The film's songs were composed by Kannur Rajan and lyrics penned by Shibu Chakravarthy. M. G. Sreekumar sang most of the songs in the film. Carnatic music singer Neyyattinkara Vasudevan was a guest singer. The classical Krithis like "Nagumomu" and "Swaminatha" featured in the film gained a mass popularity. Playback singer Sujatha Mohan also sang in the film, marking her return after years of sabbatical. Mohanlal sang two songs "Kaadumi Naadumellam" and "Aey Monnu". The songs were released by the label Ranjini Cassettes. Chithram was the last Malayalam film to release the song tracks in LP Record until 2022.

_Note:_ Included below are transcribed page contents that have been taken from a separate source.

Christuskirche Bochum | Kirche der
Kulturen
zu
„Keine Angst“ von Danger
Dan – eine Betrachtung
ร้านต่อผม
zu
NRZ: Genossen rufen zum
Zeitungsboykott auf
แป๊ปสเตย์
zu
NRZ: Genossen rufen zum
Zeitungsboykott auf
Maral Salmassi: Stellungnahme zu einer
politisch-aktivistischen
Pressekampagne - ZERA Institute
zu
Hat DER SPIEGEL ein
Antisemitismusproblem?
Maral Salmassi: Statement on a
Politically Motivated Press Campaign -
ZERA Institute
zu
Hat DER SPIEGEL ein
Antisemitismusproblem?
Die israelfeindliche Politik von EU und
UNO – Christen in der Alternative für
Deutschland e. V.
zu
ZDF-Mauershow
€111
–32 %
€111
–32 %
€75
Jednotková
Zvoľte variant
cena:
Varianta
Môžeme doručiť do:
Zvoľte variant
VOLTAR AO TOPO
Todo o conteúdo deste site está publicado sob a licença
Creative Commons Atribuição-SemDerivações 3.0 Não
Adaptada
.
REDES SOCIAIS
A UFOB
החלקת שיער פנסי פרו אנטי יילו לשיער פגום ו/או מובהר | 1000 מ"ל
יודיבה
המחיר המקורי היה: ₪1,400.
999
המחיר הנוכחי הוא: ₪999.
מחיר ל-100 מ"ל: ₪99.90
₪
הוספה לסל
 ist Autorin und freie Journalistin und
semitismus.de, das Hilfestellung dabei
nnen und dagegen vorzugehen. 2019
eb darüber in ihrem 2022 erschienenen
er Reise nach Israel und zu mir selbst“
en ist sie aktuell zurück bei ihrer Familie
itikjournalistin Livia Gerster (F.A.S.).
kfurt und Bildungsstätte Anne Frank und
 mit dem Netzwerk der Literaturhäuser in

| No. | Title | Singer(s) | Notes |
|---|---|---|---|
| 1 | "Eeran Megham" | M. G. Sreekumar | Raga: Madhyamavati |
| 2 | "Paadam Pootha Kaalam" | M. G. Sreekumar |  |
| 3 | "Nagumomu" | Neyyattinkara Vasudevan, M. G. Sreekumar | Traditional keerthanam by Tyagaraja Raga: Abheri |
| 4 | "Doore Kizhakkudhikkin" | M. G. Sreekumar, Sujatha |  |
| 5 | "Aey Moonnu" | Mohanlal | Traditional folk music |
| 6 | "Paadam Koyyum Munpe" | Sujatha |  |
| 7 | "Paadam Pootha Kaalam (Pathos)" | M. G. Sreekumar |  |
| 8 | "Swaminatha" | M. G. Sreekumar | Traditional Keerthanam by Muthuswami Dikshitar Raga: Nattai |
| 9 | "Kaadumi Naadumellam" | Mohanlal, Sujatha, Chorus |  |

==Reception==
Chithram was released during a Christmas weekend on 23 December 1988. Upon release, it broke all existing records in Malayalam cinema until then. Released in 21 A class theatres, Chithram ran for 50 days in 16 release theatres, 100 days in 6 theatres, 150 days in 5 theatres, 200 days in 4 theatres, 225 days in 3 theatres and 300 days in 2 theatres. It had a theatrical run of more than 400 days in Little Shenoys (Ernakulam). It completed 366 days run with regular shows in two theatres—Little Shenoys (Ernakulam) and Ajanta (Trivandrum), and 200 days in four theatres—Little Shenoys (Ernakulam), Ajantha (Trivandrum), Asha (Kottayam), and Priya (Palakkad). Made on a budget of ₹0.44 crore, the film grossed around ₹4 crore at the box office, becoming the highest-grossing Malayalam film of its time. The film was a success in Tamil Nadu also.

==Accolades==
- Kerala Film Critics Association Awards
- Best Actor – Mohanlal
- Best Female Playback Singer – Sujatha Mohan

==Remakes==
The film was remade in Telugu as Alludugaru (1990), in Hindi as Pyar Hua Chori Chori (1991), in Kannada as Rayaru Bandaru Mavana Manege (1993), and in Tamil as Engirundho Vandhan (1995).